L'image d'Athènes justifie toutes les xénophobies et guerres des religions (un bon nombre de condamnations à mort l'étaient pour des raisons religieuses). Le monde moderne est un monde mélangé, depuis longtemps mais s'accélérant. La démocratie moderne n'a rien du pouvoir du peuple en arme. Dans ce monde unifié, la démocratie ne sert qu'à choisir qui occupera le poste d'élu. Les souverainistes qui s'imaginent que le "peuple" aurait le pouvoir de choisir son destin indépendamment du reste de la planète s'imaginent pouvoir bouter les étrangers hors de leur pays, ce qu'ils ne pourront pas malgré les horreurs qu'on fait subir aux migrants. C'est donc très dangereux. Aujourd'hui ceux qui se réclament de la démocratie sont sur une pente fascisante, ce qu'on appelle des démocratures, appel à un pouvoir fort.
Il ne s'agit pas du tout comme on nous le répète sans cesse de choisir le monde ni la France dans lesquels on veut vivre en restant dans un entre-soi convivial. Non, on n'est plus du tout en "démocratie" dans ce sens là, sauf possiblement au niveau local, nous sommes dans un monde interconnecté et un marché mondialisé. On ne nous demande pas d'aimer nos voisins, juste de respecter la loi et la coexistence. C'est donc bien tout le problème de la communauté qui a mené le nazisme à ses industries de mort.

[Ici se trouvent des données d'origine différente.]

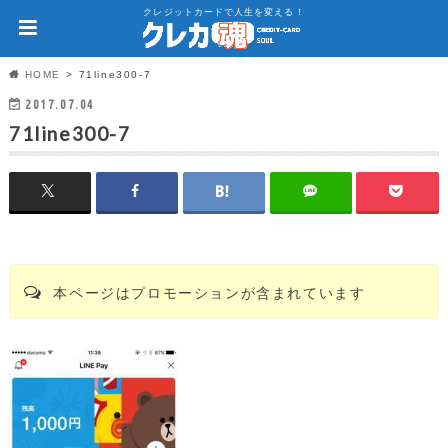
クレジットカードで人生を変える！
HOME
71line300-7
2017.07.04
71line300-7
本ページはプロモーションが含まれています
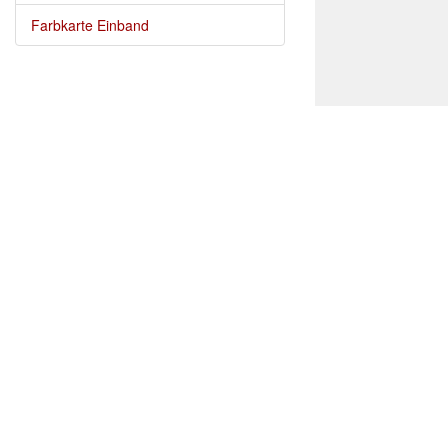
Farbkarte Einband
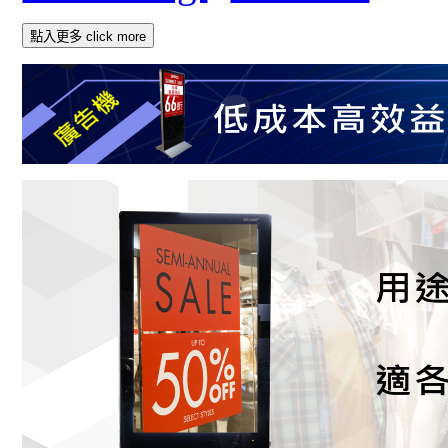
點入更多 click more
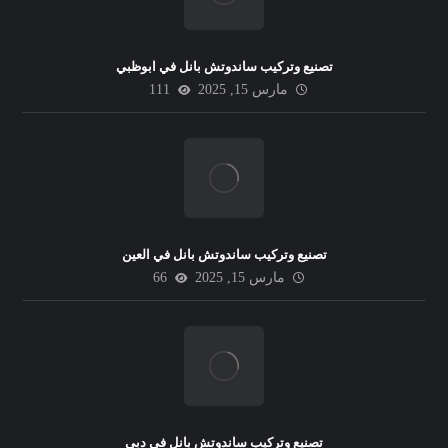
تصنيع وتركيب ساندوتش بانل في ابوظبي
مارس 15, 2025
111
تصنيع وتركيب ساندوتش بانل في العين
مارس 15, 2025
66
تصنيع وتركيب ساندوتش بانل في دبي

Sinon, les nazis parlaient beaucoup d'Etat mais ce n'est pas l'Etat qui régnait, plutôt des organisations parallèles, une hiérarchie nazi. Pour Heidegger, mourir pour l'Allemagne, n'est pas mourir pour les siens mais pour une idée, une culture, une langue, un destin, une communauté vivante. Rien à voir encore une fois avec les Grecs qui défendaient leur liberté.